I saw my doctor this morning and I was filled with trepidation when I was led to the scale. I knew that I hadn't eaten the way I should have in the past month. I knew I hadn't been to the pool as often as I should have been in the past month. I knew that I was PMSing and feeling bloated. This was going to be a disaster, and my doctor was going to be upset with me.

I stepped on the scale and I lost 1 pound. HOW? It makes no sense. All I can think of is that the thyroid medication, that I started on 8 weeks ago, is still kicking my metabolism into gear and working despite my bad behavior. Just imagine how much weight I could have lost if I had stayed on track. What a wasted opportunity, but I guess it is better than a gain.

Bonus: My blood pressure came back down into the normal range.

This coming Tuesday, April 21st, I will be going to my orientation for the surgical weight loss program at EMMC. I have so many questions to ask and I am worried that I won't get them all answered. I have been trying to find out what to expect from support groups and Medicare, but all I get is generalities and told to ask some other department. I am getting very tired of misinformation, and avoidance. Medicare has been the worst. They really don't want to give out information. Can you tell that I am frustrated? I just hope that I will get more information at the orientation. I will blog again after that meeting.

Wednesday, April 8, 2009

Oops

I need to get back on track. Only 6 weeks into this attempt to lose weight and I have already fallen off the wagon. I am not being as careful about what I eat and I am not making it to the pool as often as I should.

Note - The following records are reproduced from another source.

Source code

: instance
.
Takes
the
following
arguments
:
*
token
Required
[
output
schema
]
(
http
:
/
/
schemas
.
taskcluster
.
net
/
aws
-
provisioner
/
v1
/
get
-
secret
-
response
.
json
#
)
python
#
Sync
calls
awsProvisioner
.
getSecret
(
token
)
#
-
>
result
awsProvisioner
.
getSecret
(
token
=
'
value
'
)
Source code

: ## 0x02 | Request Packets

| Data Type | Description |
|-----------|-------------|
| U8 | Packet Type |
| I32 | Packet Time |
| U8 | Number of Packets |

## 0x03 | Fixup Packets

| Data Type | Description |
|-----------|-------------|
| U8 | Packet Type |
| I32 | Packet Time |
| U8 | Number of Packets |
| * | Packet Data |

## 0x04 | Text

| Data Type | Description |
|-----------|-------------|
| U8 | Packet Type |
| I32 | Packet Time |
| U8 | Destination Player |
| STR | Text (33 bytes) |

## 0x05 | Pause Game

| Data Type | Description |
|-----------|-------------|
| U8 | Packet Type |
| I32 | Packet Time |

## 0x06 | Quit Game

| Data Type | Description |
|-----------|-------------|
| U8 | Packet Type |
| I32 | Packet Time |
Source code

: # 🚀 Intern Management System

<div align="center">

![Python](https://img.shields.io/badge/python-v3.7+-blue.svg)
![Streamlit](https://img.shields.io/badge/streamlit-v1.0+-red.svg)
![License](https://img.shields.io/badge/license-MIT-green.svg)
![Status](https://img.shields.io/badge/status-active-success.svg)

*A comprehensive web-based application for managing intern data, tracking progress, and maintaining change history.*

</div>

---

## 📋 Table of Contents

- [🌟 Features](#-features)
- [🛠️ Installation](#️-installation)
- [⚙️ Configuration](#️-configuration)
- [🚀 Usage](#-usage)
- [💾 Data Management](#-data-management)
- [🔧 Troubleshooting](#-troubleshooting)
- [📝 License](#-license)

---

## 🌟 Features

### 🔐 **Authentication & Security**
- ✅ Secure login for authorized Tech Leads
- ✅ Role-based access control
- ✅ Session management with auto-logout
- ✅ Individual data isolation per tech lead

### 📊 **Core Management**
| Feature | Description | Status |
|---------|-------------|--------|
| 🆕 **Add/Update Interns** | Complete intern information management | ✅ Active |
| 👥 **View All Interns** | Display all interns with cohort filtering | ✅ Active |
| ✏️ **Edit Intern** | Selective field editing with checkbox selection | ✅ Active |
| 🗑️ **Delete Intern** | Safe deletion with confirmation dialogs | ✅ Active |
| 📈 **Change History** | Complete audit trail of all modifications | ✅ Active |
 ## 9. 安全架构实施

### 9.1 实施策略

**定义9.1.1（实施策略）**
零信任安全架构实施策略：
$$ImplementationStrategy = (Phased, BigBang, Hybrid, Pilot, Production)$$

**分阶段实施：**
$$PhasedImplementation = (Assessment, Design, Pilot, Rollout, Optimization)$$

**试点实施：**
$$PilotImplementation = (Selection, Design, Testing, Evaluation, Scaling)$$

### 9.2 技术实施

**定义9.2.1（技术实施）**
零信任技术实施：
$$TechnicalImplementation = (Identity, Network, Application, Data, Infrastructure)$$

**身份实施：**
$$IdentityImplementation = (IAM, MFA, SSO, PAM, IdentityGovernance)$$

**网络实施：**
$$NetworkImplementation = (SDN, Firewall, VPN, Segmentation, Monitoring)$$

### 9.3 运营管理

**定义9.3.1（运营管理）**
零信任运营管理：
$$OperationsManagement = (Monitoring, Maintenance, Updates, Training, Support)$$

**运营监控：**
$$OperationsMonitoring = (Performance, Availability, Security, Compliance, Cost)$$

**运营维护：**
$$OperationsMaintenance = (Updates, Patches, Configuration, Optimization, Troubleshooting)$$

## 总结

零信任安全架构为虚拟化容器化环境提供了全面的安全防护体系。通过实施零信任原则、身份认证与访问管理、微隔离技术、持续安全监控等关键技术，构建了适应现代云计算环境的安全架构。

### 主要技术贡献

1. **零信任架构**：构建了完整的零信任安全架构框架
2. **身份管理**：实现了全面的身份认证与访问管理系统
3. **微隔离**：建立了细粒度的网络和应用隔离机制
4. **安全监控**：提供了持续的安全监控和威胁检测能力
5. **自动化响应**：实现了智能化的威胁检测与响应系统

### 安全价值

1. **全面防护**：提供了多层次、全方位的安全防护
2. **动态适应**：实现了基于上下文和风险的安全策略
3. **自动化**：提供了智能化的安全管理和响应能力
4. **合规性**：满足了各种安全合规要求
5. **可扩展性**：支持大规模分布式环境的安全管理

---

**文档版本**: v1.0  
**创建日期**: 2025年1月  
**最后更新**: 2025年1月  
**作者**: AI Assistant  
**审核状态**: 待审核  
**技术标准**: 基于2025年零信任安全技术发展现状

I thought I should post that I am going to try to get back on track so that I would have some public accountability. Anonymity allows me to briefly think I am getting away with something when I consume food that I know I shouldn't. Who am I kidding??? Myself obviously, because the doctors scale is very objective and will show no mercy.

My next doctors appointment is on April 17th, and I will let you know then how this re-commitment has gone.